6.3. GAME AND INTERNET ADDICTION
It has been associated with emotional abuse and game addiction. Emotional abuse has been defined as verbal attacks on the child’s sense of worth or well-being, or any humiliating or humiliating behavior towards the child by an adult or older person (Bernstein et al., 2003) being, care, support). Past research has shown that emotional abuse is associated with various social, emotional and behavioral problems (Maguire et al., 2015). Playing games to regulate the onset of these problems and negative mood is a diagnostic criterion at this stage (American Psychiatric Association, 2013). Numerous studies have emphasized that escapism motives predict the addictive use of online games (eg, problematic and addictive internet use (Dalbudak, 2014). Gaming is a diagnostic criterion for the onset of these problems and regulating negative moods (American Psychiatric Association, 2014). 2013. Furthermore, numerous studies have emphasized that escapism motives increase the addictive use of online games (eg, problematic and addictive internet use (Dalbudak, 2014).

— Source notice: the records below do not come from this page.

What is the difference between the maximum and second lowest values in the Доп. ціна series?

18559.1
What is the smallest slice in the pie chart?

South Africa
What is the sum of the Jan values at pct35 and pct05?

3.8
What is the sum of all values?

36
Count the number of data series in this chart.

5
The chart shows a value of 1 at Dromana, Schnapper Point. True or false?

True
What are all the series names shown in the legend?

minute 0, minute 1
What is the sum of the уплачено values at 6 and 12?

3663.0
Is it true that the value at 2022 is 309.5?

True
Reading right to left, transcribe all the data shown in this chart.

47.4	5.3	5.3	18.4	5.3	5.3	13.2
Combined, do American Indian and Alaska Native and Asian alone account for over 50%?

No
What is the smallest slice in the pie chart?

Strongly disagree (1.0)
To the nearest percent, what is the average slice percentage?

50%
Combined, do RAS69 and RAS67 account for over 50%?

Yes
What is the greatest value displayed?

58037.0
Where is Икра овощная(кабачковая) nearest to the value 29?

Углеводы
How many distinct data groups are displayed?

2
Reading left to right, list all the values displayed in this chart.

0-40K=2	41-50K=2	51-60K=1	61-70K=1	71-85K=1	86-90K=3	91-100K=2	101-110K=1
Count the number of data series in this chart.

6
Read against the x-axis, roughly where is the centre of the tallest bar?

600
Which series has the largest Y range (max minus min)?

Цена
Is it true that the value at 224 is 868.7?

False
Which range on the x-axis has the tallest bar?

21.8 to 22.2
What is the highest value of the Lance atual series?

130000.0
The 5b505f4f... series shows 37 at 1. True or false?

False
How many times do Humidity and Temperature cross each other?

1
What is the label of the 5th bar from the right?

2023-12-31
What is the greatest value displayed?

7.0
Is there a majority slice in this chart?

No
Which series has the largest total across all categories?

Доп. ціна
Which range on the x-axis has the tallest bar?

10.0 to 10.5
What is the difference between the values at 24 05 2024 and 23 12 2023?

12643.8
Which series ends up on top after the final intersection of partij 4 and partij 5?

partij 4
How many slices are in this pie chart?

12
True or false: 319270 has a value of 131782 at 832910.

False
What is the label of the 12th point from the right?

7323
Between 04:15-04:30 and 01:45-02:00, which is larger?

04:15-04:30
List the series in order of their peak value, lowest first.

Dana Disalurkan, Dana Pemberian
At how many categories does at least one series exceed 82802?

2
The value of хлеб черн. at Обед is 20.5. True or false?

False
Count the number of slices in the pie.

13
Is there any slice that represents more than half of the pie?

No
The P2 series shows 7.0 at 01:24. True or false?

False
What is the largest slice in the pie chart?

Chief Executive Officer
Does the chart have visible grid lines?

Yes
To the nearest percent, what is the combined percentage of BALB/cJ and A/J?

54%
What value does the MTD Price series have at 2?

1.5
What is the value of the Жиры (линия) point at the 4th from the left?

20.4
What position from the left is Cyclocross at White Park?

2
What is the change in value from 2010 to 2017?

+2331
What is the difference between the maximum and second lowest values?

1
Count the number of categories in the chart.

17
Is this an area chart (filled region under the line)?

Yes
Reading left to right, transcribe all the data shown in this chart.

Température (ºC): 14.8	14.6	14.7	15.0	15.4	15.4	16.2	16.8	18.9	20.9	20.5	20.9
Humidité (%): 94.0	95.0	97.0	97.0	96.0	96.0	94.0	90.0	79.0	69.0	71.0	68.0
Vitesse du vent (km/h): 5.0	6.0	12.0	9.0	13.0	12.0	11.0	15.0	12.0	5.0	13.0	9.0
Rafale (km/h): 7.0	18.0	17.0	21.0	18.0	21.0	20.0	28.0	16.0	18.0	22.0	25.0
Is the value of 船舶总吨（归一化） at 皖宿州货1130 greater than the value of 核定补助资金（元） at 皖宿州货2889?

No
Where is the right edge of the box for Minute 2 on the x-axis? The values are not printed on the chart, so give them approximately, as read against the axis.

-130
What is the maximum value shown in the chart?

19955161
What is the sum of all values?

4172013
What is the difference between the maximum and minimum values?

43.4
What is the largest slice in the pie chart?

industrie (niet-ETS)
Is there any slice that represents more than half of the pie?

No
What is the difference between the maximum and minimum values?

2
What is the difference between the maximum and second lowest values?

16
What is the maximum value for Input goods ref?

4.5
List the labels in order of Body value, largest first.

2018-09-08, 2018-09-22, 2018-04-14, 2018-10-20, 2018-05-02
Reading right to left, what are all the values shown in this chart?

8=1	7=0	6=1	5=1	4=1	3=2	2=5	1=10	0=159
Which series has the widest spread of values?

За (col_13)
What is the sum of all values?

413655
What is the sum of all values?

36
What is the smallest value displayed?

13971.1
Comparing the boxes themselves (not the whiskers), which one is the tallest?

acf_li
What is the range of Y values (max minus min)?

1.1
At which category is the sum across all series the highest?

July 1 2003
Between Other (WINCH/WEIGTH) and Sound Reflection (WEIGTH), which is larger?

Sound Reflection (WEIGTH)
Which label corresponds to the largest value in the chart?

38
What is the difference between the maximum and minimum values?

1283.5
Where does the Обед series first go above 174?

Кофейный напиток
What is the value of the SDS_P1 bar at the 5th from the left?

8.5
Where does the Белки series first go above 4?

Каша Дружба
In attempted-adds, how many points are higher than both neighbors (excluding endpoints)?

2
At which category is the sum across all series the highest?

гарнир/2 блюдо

The Cognitive-Behavioral Model for Pathological Internet Use (Caplan, 2010) suggests that individuals with psychological problems tend to prefer online interaction, which may lead to Internet use for mood regulation. This pathway can result in inadequate self-regulation that leads to the development of pathological use of the Internet. The Person-Impact-Cognition Interaction (I-PACE) model recently reviewed by (Brand et al., 2019) claims that early childhood negative experiences are among the predisposing variables of addictive behaviors such as addictive internet use. The I-PACE model provides a framework that argues that the interaction between executive functions, such as emotional and cognitive responses to a given stimulus and reduced inhibitory control, contributes to the development of addictive behaviors. Consistent with these theoretical models, addictive use of the Internet can be viewed as a psychological mechanism for coping with the psychological pain of negative early experiences. Recent studies have shown that depression and/or anxiety (Grajewski & Dragan, 2020; Shi et al., 2020), alexithymia (Schimmenti et al., 2017), low self-esteem (Zhang et al., 2012) and emotion regulation disorder (Grajewski and Dragan, 2020; Shi et al., 2020).
The nature of online activities includes experiences that can evoke feelings of dissociation, such as not understanding how time flies, feeling like someone else, and fainting. Therefore, these reinforced dissociative experiences in the network can lead to addictive online behavior (Griffiths, 2003). Boysan et al. (2019) proposed the term “online dissociation”, which reflects the dissociation experiences experienced during online activities such as identity confusion, escaping from reality, observing reality and losing the sense of reality.
6.4. INTERNET ADDICTION TREATMENT
Setting a Starting Point: Three techniques are used to set a starting point for treatment, but not all techniques appear to be equally effective when treating internet addiction. First, treating therapists are divided on the feasibility of exercising the disadvantage/advantage balance, as it is most beneficial to people who are still considering change. In this case, most patients are already motivated to change. On the other hand, it seems beneficial for patients to write down the (long-term) disadvantages of behaviors that are more easily overlooked in conversation. Therefore, it can provide a useful starting point for the solution.